A few years ago, when I was at the Post-Star and checking letters to the editor, I discovered that young teens from Saratoga County had been recruited by the Stefanik crew and coached to write pro-Stefanik letters to local papers on subjects, such as international trade, that the teens knew nothing about. Since letters to the editor do not include writers’ ages, readers would assume they were written by people who cared about these issues and were old enough to vote.
Stefanik’s team got defensive about my checks and said I was “harassing minors,” because I called the teens who signed the letters
If they would go to all that trouble for a few letters to the editor, they would try this complicated, unnecessary scheme, too.

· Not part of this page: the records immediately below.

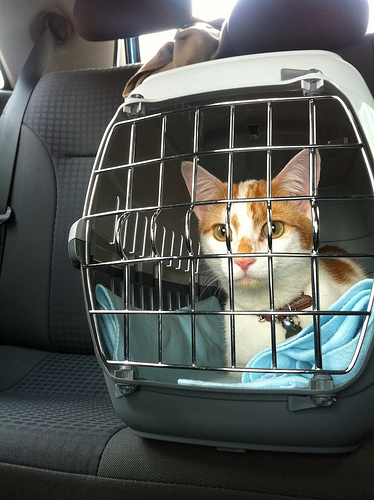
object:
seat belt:
[0, 22, 60, 262]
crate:
[69, 49, 374, 454]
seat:
[0, 31, 374, 500]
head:
[179, 145, 322, 289]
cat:
[178, 146, 368, 380]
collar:
[246, 294, 310, 331]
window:
[138, 0, 235, 70]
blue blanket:
[239, 278, 373, 390]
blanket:
[93, 283, 242, 389]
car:
[0, 0, 374, 500]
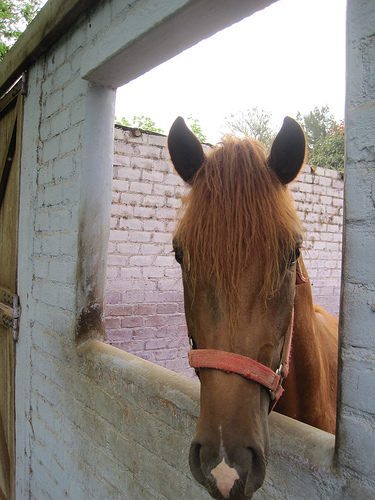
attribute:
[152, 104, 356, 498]
horse — brown, looking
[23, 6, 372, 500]
wall — white, brick, old, dirty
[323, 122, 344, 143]
flowers — red, growing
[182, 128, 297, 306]
hair — brown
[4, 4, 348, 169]
sky — bright, sunny, white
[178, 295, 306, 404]
bridle — red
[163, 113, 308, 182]
ears — sticking up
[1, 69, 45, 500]
door — wooden, open, brown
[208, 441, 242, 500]
spot — white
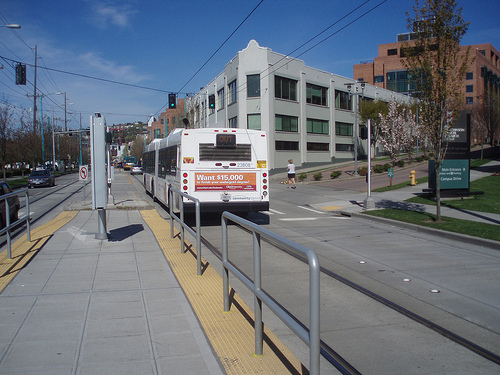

“The price of light is less than the cost of darkness.” - Arthur C. Neilson
Let’s move forward, into the light.
Oh COME ON!!! Stefanik (DeGrasse) tried that DiManno letter sham last election cycle. I would call that a "recycled October Bombshell". They even appeared on WNYT Evening News (and possibly others). I assumed then that the whole thing was done with the alleged letter writer's pre-approval because I'm pretty sure that he would have "hit the roof" if it had been a real effort to use his name, and he would have doggedly pursued the culprit. Lying is what they do best. Heck, I think it may be the only thing that they do... that and calling almost half of her constituents nasty, derogatory names.